«Нé спроста тут», – говорили смо́тники. Ретивые до клевет и напраслин, кумушки поддакивали на такие речи. Бродячие приживалки, каких много по городам, перелетные птицы, что век свой кочуют, перебегая из дому в дом: за больными походить, с детьми поводиться, помочь постряпать, пошить, помыть, сахарку поколоть, – уверяли с клятвами, что про беспутную Даренку они вернехонько всю подноготную знают – ходит-де в черном, а жизнь ведет пеструю; живет без совести и без стыдения у богатого вдовца в полюбовницах. И никто тем сплетням не был так рад, как свахоньки, что неудачно предлагали невест Марку Данилычу. Много доставалось ему от досужих их языков – зачем, дескать, на честных, хороших невестах не женится, а, творя своей жизнью соблазн, других во грех, в искушение вводит… И много при том бывало непрошеных забот об участи Дуни. «Попало милое, неразумное дитятко в мерзость греховную, – говорили смотницы… – Чего насмотрится, чему научится? Вырастет большая, сама по тем же стопам пойдет». Так говорили приживалки, так говорили и обманувшиеся в расчетах свахоньки.

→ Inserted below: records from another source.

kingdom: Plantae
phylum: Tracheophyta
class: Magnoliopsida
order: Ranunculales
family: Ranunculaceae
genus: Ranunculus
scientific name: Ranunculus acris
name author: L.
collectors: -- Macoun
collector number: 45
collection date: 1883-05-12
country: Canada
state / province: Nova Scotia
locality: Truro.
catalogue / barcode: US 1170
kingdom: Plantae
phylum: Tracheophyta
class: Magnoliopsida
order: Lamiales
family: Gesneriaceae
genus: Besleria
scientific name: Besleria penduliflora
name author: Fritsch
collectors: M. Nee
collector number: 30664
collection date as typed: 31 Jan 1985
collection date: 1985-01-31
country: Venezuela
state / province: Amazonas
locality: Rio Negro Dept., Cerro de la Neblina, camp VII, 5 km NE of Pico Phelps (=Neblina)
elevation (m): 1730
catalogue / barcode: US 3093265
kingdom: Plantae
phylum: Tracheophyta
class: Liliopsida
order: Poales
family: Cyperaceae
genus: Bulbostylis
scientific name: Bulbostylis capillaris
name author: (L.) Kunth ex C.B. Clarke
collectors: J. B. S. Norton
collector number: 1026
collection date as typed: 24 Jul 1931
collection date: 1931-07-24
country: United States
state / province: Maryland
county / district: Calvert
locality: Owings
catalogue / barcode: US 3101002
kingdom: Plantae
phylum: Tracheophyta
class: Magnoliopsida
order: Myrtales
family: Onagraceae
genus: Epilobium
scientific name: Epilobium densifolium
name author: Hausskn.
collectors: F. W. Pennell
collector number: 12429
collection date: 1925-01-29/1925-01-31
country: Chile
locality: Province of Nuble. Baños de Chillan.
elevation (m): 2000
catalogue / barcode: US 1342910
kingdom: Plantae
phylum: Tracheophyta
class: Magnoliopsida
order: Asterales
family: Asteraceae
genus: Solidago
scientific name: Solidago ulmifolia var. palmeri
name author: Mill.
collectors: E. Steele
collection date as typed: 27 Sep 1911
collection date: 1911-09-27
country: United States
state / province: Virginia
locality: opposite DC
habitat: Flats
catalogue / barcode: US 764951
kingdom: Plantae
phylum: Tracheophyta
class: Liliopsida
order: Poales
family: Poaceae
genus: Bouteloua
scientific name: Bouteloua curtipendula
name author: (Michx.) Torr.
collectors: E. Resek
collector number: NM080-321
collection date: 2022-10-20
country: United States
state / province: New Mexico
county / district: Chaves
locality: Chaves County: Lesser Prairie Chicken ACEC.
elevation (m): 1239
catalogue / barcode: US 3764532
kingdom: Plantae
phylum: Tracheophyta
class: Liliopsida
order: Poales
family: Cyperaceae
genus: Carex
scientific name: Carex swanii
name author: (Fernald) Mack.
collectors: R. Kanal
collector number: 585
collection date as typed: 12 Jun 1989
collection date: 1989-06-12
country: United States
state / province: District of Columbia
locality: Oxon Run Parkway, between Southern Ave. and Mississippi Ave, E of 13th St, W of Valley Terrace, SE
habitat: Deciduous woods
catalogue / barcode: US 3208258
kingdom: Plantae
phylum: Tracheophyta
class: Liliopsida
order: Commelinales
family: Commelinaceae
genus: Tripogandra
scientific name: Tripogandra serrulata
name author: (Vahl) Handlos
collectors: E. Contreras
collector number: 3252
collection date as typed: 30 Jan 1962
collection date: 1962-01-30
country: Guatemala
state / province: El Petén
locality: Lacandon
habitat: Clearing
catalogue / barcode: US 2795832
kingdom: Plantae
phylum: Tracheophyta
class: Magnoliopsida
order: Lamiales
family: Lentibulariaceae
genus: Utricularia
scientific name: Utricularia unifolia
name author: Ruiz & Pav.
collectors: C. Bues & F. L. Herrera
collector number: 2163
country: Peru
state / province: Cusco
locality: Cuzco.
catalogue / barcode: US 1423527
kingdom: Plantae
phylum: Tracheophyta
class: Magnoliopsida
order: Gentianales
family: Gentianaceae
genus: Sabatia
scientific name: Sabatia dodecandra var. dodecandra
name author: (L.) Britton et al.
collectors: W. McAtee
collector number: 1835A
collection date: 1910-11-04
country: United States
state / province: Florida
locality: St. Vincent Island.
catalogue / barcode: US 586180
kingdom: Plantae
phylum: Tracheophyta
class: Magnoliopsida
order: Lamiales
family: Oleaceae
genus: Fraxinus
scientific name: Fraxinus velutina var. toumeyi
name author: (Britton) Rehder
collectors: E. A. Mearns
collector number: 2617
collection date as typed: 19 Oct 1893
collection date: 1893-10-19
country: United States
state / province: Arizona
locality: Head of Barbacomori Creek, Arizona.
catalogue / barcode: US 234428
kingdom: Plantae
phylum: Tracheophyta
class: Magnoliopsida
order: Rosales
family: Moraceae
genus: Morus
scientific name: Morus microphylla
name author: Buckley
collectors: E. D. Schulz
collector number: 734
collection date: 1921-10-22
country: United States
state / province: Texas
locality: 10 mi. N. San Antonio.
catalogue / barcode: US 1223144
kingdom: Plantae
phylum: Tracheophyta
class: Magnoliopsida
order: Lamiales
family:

Недобрых слухов до Марка Данилыча никто довести не смел. Человек был крутой, властный – не ровен час, добром от него не отделаешься. Но дошли, добежали те слухи до Дарьи Сергевны.
Раз поутру́ забежала к ней одна из бродячих приживалок Ольга Панфиловна. Была она вдова губернского секретаря, служившего когда-то в полиции и скончавшего пьяные дни свои под забором невдалеке от питейного. Много гордилась Ольга Панфиловна званьем «чиновницы» и тем, что муж ее второй чин имел. Звала себя «благородною» и потому шляпки носила да чепчики, шлялась по дворянским домам и чиновничьим, но, не видя там большого припеку, нисходила своими посещеньями до «неблагородных», даже до самых последних мещан. Не было у ней постоянного жилища – где день, где ночь привитала. И пожитки ее по всему городу были раскиданы: у исправницы сундук, у стряпчих ларец, у казначейши постелишка – все у «благородных». И мыкалась век свой бездомная Ольга Панфиловна промеж дворов, перенося сплетни и́з дома в дом. Редкий творческий дар имела она – иной раз такое выдумает, что после сама надивиться не может. Много бранили ее, бывало дело – и колачивали, но, возверзая печаль на Господа, мирилась она с оскорбителями, а работать языком все-таки не переставала. Ничем не оскорблялась Ольга Панфиловна, кроме только одного: ежели кто усомнится в ее «благородстве», ежели скажет кто, что чин губернского секретаря не важен. Глаза тому выцарапает, если сказавший чином еще не повыше.